The chief investment officer of Denmark’s largest commercial pension fund has published a justification of the DKK688bn (€92bn) firm’s continued investment in oil, gas and coal, in the face of recent criticism from non-governmental organisations (NGOs) in the local media.
Kasper Ahrndt Lorenzen, who left his former CIO role at ATP to lead PFA’s investment operation last September, said in a commentary: “It would not necessarily do any good for the climate if we sold out from one day to another.”
PFA was responding to an article in Danish financial daily Børsen on 30 March, in which, the firm said, a number of NGOs had criticised it for having investments in fossil fuel companies.
Ahrndt Lorenzen said PFA backed the Paris Agreement 100%, and that the climate pact was deeply integrated in everything the pension fund did.
“Over the past few years, we have invested heavily in the green transition, including in the world’s largest offshore wind farms, and if you look at our equity portfolio alone, it emitted 16% fewer CO2 emissions at the end of last year than the world index,” he said.
PFA was fundamentally convinced that investing in companies with sustainable business models was sound business logic, he said, because accountability and good returns were increasingly prerequisites for each other.
But while divesting fossil fuel companies could help PFA avoid critical media headlines in the meantime, he said, selling out rapidly would not necessarily help the climate.
“At PFA, we exercise active ownership, where we critically and constructively engage with the companies we are co-owners of,” he said, adding that the firm believed this the most effective way to support sustainable development.
“We do this on our own and in collaboration with other large investors. Here we find that many companies are susceptible to improvement.
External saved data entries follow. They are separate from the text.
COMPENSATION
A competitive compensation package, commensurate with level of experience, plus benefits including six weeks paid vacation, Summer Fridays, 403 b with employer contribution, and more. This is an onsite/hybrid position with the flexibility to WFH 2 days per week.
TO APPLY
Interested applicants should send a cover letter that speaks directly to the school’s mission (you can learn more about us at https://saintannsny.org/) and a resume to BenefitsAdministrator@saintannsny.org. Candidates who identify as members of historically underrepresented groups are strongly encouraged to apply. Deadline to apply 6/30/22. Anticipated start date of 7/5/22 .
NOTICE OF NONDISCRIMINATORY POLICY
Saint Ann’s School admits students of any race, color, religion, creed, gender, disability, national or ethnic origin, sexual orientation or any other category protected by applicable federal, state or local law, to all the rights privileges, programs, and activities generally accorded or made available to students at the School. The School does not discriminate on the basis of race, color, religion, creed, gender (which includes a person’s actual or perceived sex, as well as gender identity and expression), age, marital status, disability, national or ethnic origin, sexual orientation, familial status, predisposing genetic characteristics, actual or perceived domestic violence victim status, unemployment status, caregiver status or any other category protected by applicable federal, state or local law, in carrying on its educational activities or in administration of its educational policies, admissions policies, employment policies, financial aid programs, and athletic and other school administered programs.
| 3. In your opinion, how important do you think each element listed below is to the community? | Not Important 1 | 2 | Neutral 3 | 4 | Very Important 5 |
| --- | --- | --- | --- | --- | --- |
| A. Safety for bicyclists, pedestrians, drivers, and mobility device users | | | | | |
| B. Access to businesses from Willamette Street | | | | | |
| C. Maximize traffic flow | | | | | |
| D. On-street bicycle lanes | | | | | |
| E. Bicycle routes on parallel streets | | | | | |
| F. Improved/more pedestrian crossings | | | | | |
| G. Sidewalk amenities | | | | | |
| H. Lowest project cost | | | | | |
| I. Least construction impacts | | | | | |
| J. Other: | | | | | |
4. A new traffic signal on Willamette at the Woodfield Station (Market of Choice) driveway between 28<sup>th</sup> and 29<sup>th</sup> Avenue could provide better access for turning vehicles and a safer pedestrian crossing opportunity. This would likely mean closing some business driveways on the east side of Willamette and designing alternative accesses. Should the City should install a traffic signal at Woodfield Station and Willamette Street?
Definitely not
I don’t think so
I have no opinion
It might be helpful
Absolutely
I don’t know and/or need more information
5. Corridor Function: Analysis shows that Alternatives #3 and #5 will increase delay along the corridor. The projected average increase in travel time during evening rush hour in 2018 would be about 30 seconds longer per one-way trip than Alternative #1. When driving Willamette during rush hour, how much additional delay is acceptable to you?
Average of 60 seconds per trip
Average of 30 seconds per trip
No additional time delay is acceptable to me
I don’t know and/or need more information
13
And if they are not, then we divest from them,” he said.
Ahrndt Lorenzen argued that if PFA sold a stake, then there were others who would buy it.
“And there is no guarantee that the next buyer will take the climate challenge as seriously or engage in the green transformation as we do,” he said.
Fossil fuels were part of the energy mix of the coming decades, the CIO said, even in the most optimistic scenarios about the evolution of CO2 emissions, adding that this was also why the political side was not demanding a shutdown of fossil energy.
“The reality is that regardless of whether PFA completely sells shares in oil companies or not, the Danes will still buy bananas in the supermarket and transport themselves,” said Ahrndt Lorenzen, illustrating that demand for fuels will continue.
However, he said, PFA listened to different attitudes about how, as a pension company, it could best support green development.
For customers who wanted an even more climate-focused pension plan, he said, the new PFA Climate Plus investment option – which will not include oil, coal or gas companies – would be available from this summer.